A swarm of fish—including a host of yellow and black striped sergeant majors—make the water boil around my girlfriend, Stella, as she snorkels and strews cracker crumbs into the waters off Cayo Santa Maria. This part of Cuba, north-central, boasts some of the most beautiful beaches on this historic island, as well as great snorkeling. We are staying at the Hotel Cayo Santa Maria (formally the Eurostar, but now managed by Cuba’s tourism agency, Gaviota). Our room is a lovely junior suite, which directly overlooks the ocean. All we can see from our balcony is sun, sand, sea, and tropical vegetation, with the ocean only meters from our door.
The white, powder-sand beach of this resort is punctuated on either side by volcanic ledges that make for some good fish spotting, but the best way to enjoy this sport is to take a catamaran trip to more protected waters. This vessel makes a side-trip to an isolated cove, where you can get “up-close-and-personal” with Cuba’s fishy denizens…by donning a mask and fins! As a side bonus, the boat also makes a stop at a “delphinarium”, where visitors can pat and even kiss these smooth-skinned and sociable cetaceans. The trip includes all admissions, lunch, and unlimited drinks (though if you “over-indulge”, they won’t let you snorkel or go near the porpoises). Decadents beware.
The largest island of the Caribbean, Cuba boasts a population of 11 million. 2.5 million are ensconced in the western portion of the northern coast in the capital city of Havana. The vibrant capital, however, is far away from here. Indeed, you must traverse in-excess-of forty causeways just to get to our hotel.
The more westerly pool at the Hotel Cayo Santa Maria (or just “the Cayo”) attracts a younger population with its frenetic music and activities, while the easterly pool hosts a more sedate crowd. But, those bent on real tranquility can haul a towel and beach chair up the long beach to areas where the only sound you’ll hear is the crashing of the surf and the cries of the seagulls.
Food is plentiful and there’s lots of fresh fruit and seafood. Generally, the cuisine in Cuba is pretty basic; consequently, dedicated foodies might want to look elsewhere. Hotel staff are warm and friendly. Commodities like nail polish, soap, cosmetics, pencils and pens are in short supply for them, so rather than money, we chose to leave these as tips for maids and other staff. The result…elaborate towel animals and sculptures on our bed each morning…sort of “origami in cloth”.

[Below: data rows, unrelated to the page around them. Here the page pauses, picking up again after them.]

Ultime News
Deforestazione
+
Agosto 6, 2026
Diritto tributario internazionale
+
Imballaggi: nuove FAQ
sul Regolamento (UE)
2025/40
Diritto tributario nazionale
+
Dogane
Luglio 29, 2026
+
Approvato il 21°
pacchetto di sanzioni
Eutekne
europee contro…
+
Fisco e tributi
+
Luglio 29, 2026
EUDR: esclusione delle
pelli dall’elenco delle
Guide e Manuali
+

If you are interested in history, there is a fascinating day tour to Santa Clara, where you can visit the impressive monument and mausoleum, as well as a museum dedicated to Cuba’s hero, Che Guevara. This Argentinian physician befriended Fidel Castro at a young age and assisted him in the 1957 revolution, which overthrew dictator Batista. Guevara died in 1967 while attempting to incite revolution in Bolivia. He became somewhat of an icon for the hippy and anti-war movement of the 1960’s and his beret-clad image was frequently seen on T-shirts in my university days. Many of his personal effects, including pistols and automatic rifles, are on display. I didn’t see any medical instruments; but there is a photo of him playing golf (in his fatigues and beret) so some of the medical training must have stuck!
Afterwards, enjoy the picturesque colonial square and gardens of 16th Century Remedios. Be sure to pop into the church and see its elaborate, gilded altar, then cruise the square and enjoy 1950’s era vintage cars.

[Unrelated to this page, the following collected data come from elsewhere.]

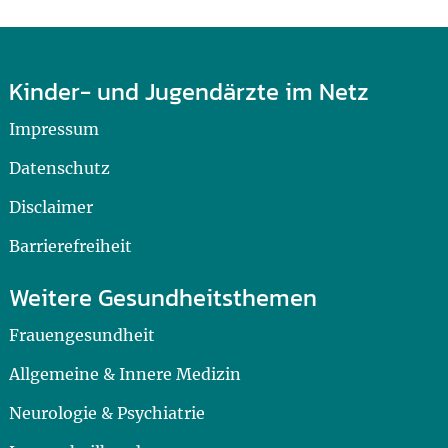
Kinder- und Jugendärzte im Netz
Impressum
Datenschutz
Disclaimer
Barrierefreiheit
Weitere Gesundheitsthemen
Frauengesundheit
Allgemeine & Innere Medizin
Neurologie & Psychiatrie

There is much more to Cuba than just sun and sand, and the island is once more starting to open up to an American clientèle—the first time in almost 60 years. It will be interesting to see what changes this brings. At present, the predominant tourist presence is Canadians, such as myself. I suppose, however, we will soon be sharing the aged Havana Club Rum, Cohiba cigars, and beaches with our southern neighbors.